抜粋 →
東京メトロは2020年2月19日、着用を4月から開始する新制服のデザインを発表した。04年4月に営団地下鉄(帝都高速度交通営団)から民営化以後初の制服刷新となる。
東京五輪を控えた20年4月からの新制服は、現行のネイビーブブルーの制服をベースにしつつ、細部で機能性を向上させた。
タブレット携行にも配慮
コンセプトは「東京らしいシンプルで洗練されたデザイン」で、ジャケットの袖には金のラインが直線で入り、襟には「ハートM」のコーポレートマークが金色の刺繍で織り込まれ、現制服との違いを際立たせている。シャツはポケットが両胸についたものに改められ、タブレットなどを携行する乗務員・駅係員の作業性が向上している。夏服で着用するシャツはグレーの縦ストライプが入っており、5月1日から10月31日までが着用可能期間となる。

作成内容 → 制服刷新に関する抜粋から、新制服のデザイン上の具体的な特徴をすべて挙げてください。 ここからの行は、抜粋とは別個の資料です。

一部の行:
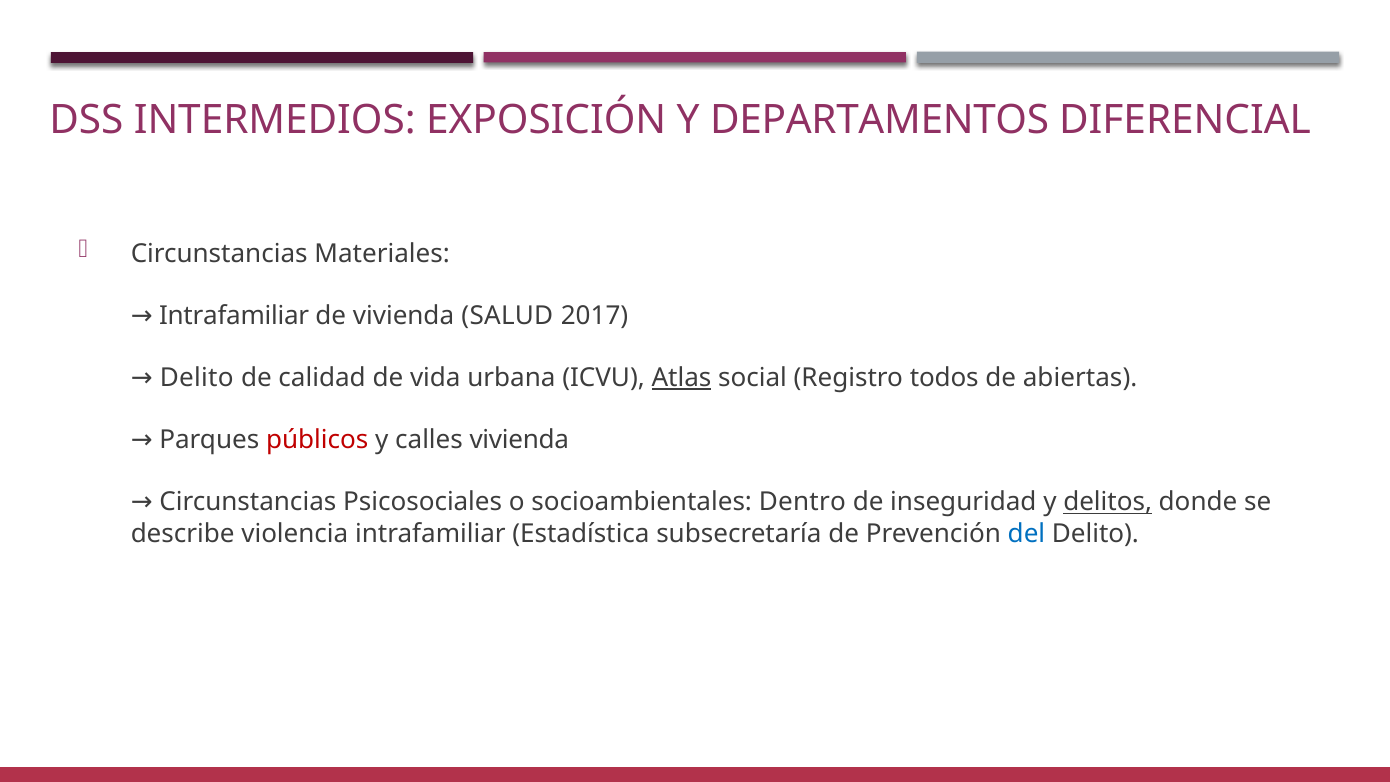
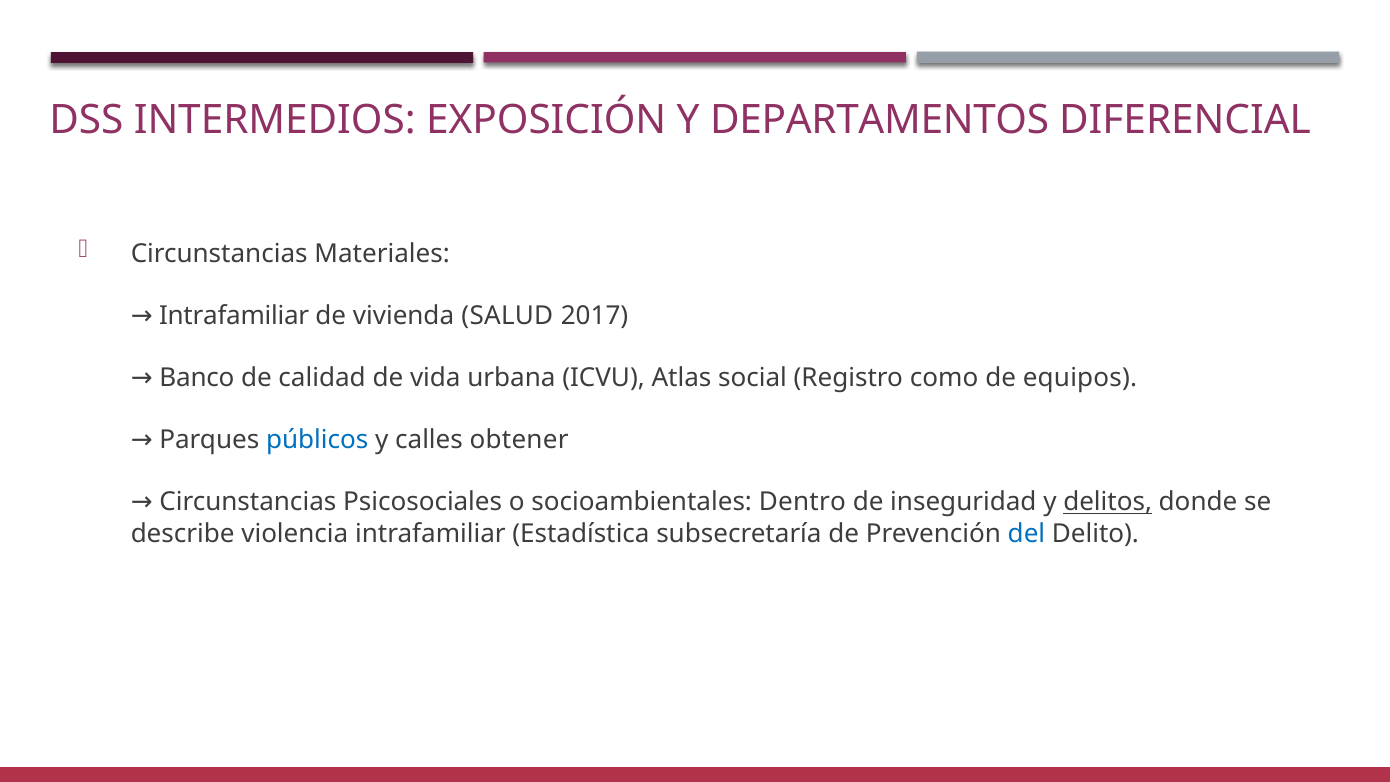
Delito at (197, 378): Delito -> Banco
Atlas underline: present -> none
todos: todos -> como
abiertas: abiertas -> equipos
públicos colour: red -> blue
calles vivienda: vivienda -> obtener
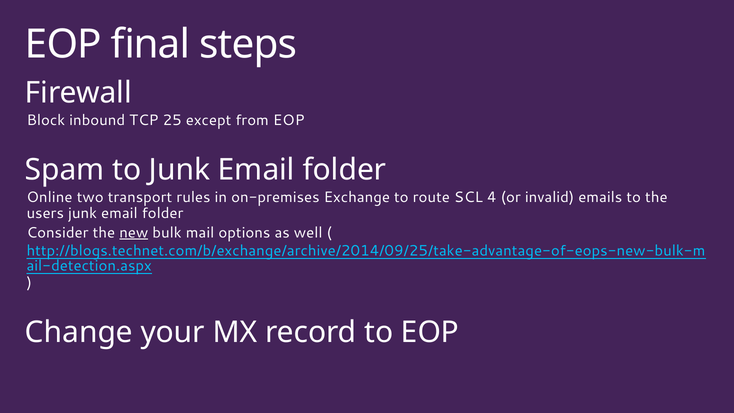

出力結果 →
・ジャケットの袖に金のラインが直線で入っている
・襟に「ハートM」のコーポレートマークが金色の刺繍で織り込まれている
・シャツが両胸にポケットのついたものに改められている
・夏服で着用するシャツにグレーの縦ストライプが入っている